Жан де Мариньи ничего не ответил. Он быстро подошел к двери и крикнул:
– Суайар! Шовло!
«Ну, теперь, Толомеи, держись», – подумал банкир.
Два молодца, оба ростом футов по шести, появились на пороге, держа пики наперевес.
– Стерегите этого человека и смотрите, чтобы он пальцем не мог шевельнуть! – приказал архиепископ. – И заприте двери!.. Вы, Толомеи, осмелились мне противоречить и горько об этом пожалеете! Я обшарю здесь все закоулки, а найду эту проклятую расписку. Без нее я не выйду из вашего дома!
– Жалеть мне не о чем, ваше высокопреосвященство, да вы ничего и не найдете. И придется вам уйти так же, как вы пришли сюда, то есть с пустыми руками, независимо от того, умру я или останусь жив. Но если по случайности я умру, знайте, что это не послужит вам ни к чему. Мой двоюродный брат, проживающий в Сиене, предупрежден, и, если кончина моя наступит немножко преждевременно, он тут же перешлет расписку королю Филиппу, – ответил Толомеи.

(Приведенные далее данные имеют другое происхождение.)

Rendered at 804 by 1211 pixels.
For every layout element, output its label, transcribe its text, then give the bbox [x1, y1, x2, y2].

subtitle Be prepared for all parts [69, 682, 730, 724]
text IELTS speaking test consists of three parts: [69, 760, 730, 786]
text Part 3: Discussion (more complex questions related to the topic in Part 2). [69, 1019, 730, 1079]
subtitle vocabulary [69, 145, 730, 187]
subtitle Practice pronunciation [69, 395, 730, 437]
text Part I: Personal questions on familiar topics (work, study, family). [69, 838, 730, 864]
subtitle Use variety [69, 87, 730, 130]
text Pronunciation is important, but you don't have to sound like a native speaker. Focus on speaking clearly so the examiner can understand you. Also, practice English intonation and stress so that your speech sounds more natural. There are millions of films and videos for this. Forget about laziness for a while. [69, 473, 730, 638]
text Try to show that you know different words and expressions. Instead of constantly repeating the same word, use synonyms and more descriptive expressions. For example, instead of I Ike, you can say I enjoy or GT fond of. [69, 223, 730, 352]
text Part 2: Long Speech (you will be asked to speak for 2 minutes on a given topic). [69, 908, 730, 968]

Сердце бешено билось в жирной груди банкира, холодный пот струился по спине, но, собрав все свои силы, ощутив за собой невидимую опору, он заставил себя с невозмутимым спокойствием следить за действиями гостя. А Мариньи-младший тем временем перерыл все сундуки, вывалил на пол содержимое всех ящиков и шкафов, судорожно перелистал все связки бумаг, развернул все пергаментные свитки. Время от времени он исподтишка взглядывал на банкира, как бы желая убедиться, удачно ли он применил к этому человеку тактику запугивания. Он прошел даже в опочивальню Толомеи, и оттуда тоже донесся шум и шелест выбрасываемых из шкафов и сундуков вещей.

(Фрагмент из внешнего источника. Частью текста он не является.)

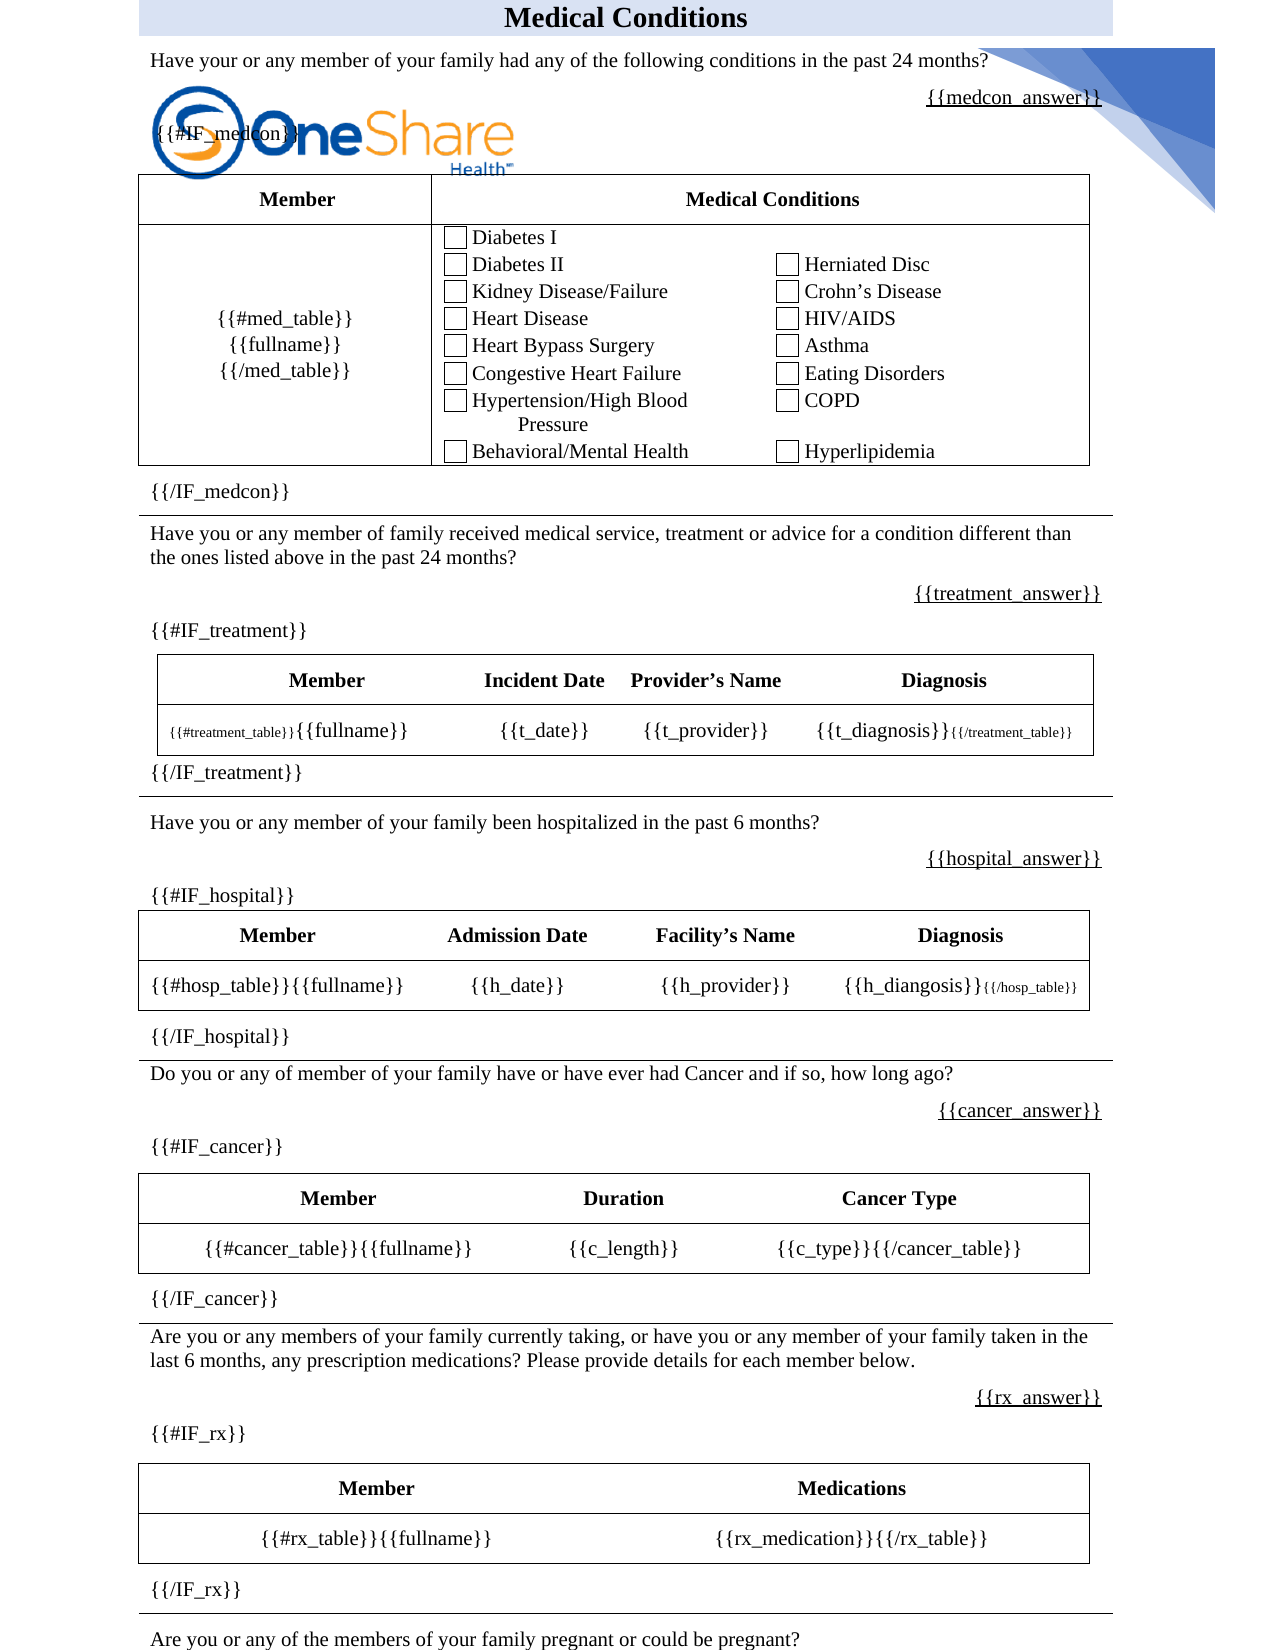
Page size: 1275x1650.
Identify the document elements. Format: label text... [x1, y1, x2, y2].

table_cell Have you or any member of your family been hospitalized in the past 6 months? {{hospital_answer}} {{#IF_hospital}} {{/IF_hospital}} [139, 797, 1113, 1060]
picture [1113, 48, 1215, 214]
table_cell Have you or any member of family received medical service, treatment or advice for a condition different than the ones listed above in the past 24 months? {{treatment_answer}} {{#IF_treatment}} {{/IF_treatment}} [139, 516, 1113, 796]
table_header Medical Conditions [139, 0, 1113, 36]
table_cell Are you or any of the members of your family pregnant or could be pregnant? {{pregnant_answer}} {{#IF_pregnant}} {{/IF_pregnant}} [139, 1614, 1113, 1650]
table_cell Have your or any member of your family had any of the following conditions in the past 24 months? {{medcon_answer}} {{#IF_medcon}} {{/IF_medcon}} [139, 36, 1113, 515]
table_cell Do you or any of member of your family have or have ever had Cancer and if so, how long ago? {{cancer_answer}} {{#IF_cancer}} {{/IF_cancer}} [139, 1061, 1113, 1323]
table_cell Are you or any members of your family currently taking, or have you or any member of your family taken in the last 6 months, any prescription medications? Please provide details for each member below. {{rx_answer}} {{#IF_rx}} {{/IF_rx}} [139, 1324, 1113, 1613]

«Слава богу, Ногарэ вовремя умер, – думал банкир. – Тот бы по-иному взялся за дело, и тогда бы мне несдобровать».
На пороге кабинета появился архиепископ.
– Ступайте отсюда, – приказал он двум своим телохранителям.

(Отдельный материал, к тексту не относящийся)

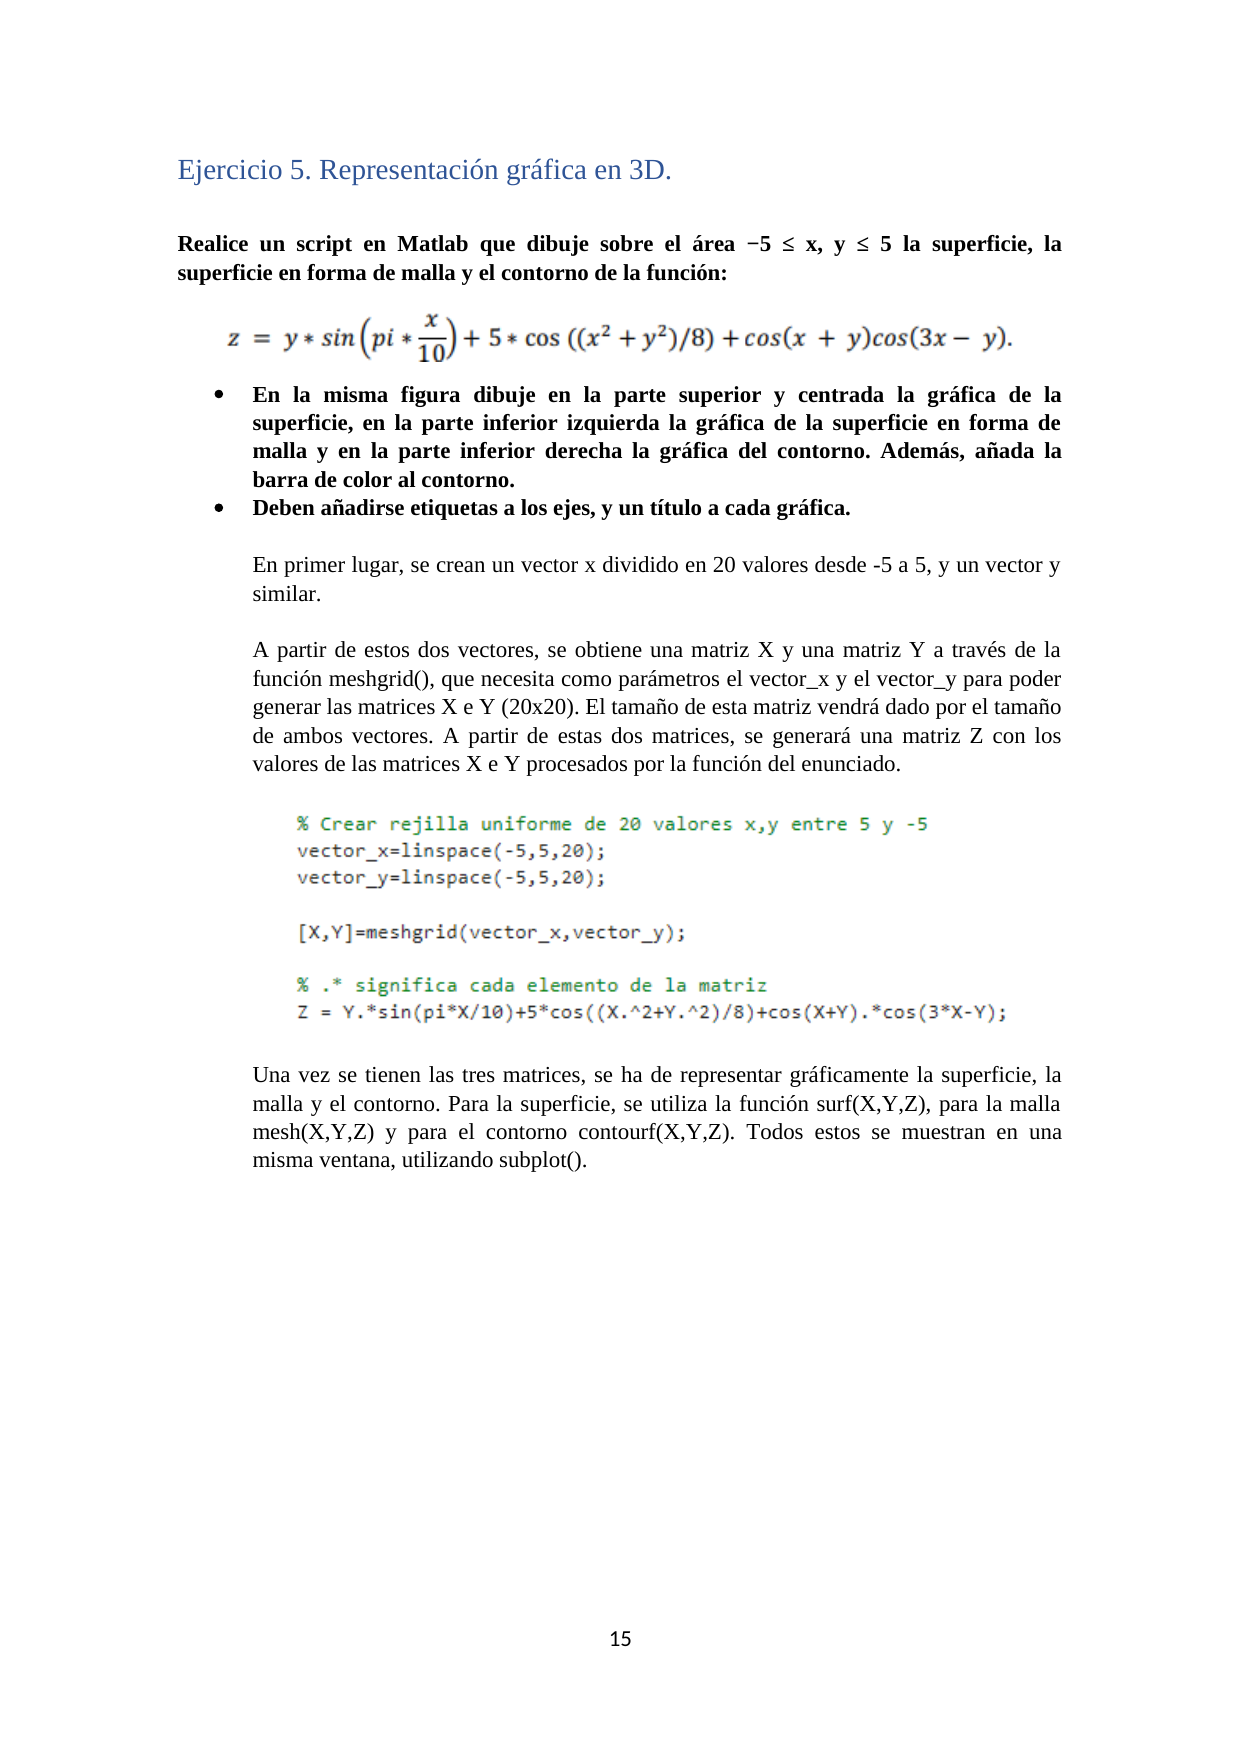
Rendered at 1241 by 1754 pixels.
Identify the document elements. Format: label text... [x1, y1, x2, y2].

picture [288, 807, 1027, 1031]
list En primer lugar, se crean un vector x dividido en 20 valores desde -5 a 5, y un vector y similar. [252, 551, 1063, 606]
subtitle Ejercicio 5. Representación gráfica en 3D. [177, 152, 1063, 185]
text Realice un script en Matlab que dibuje sobre el área −5 ≤ x, y ≤ 5 la superficie, la superficie en forma de malla y el contorno de la función: [177, 230, 1063, 285]
list Deben añadirse etiquetas a los ejes, y un título a cada gráfica. [215, 494, 1063, 521]
picture [220, 303, 1020, 362]
list En la misma figura dibuje en la parte superior y centrada la gráfica de la superficie, en la parte inferior izquierda la gráfica de la superficie en forma de malla y en la parte inferior derecha la gráfica del contorno. Además, añada la barra de color al contorno. [215, 381, 1063, 492]
list A partir de estos dos vectores, se obtiene una matriz X y una matriz Y a través de la función meshgrid(), que necesita como parámetros el vector_x y el vector_y para poder generar las matrices X e Y (20x20). El tamaño de esta matriz vendrá dado por el tamaño de ambos vectores. A partir de estas dos matrices, se generará una matriz Z con los valores de las matrices X e Y procesados por la función del enunciado. [252, 637, 1063, 777]
list Una vez se tienen las tres matrices, se ha de representar gráficamente la superficie, la malla y el contorno. Para la superficie, se utiliza la función surf(X,Y,Z), para la malla mesh(X,Y,Z) y para el contorno contourf(X,Y,Z). Todos estos se muestran en una misma ventana, utilizando subplot(). [252, 1061, 1063, 1173]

Он сдался. Толомеи с честью выдержал испытание страхом. Теперь приходилось начинать торговлю.
– Итак? – коротко спросил Мариньи.
– Итак, ваше высокопреосвященство, – все так же спокойно ответил Толомеи, – ничего нового к тому, что я вам только что говорил, добавить не могу. Вся эта суматоха была совершенно излишня. Поговорите-ка с коадъютором, заставьте его принять мое предложение, пока еще есть время. Иначе…
И, не закончив фразы, банкир направился к двери и молча распахнул ее. Жан де Мариньи так же молча вышел из комнаты.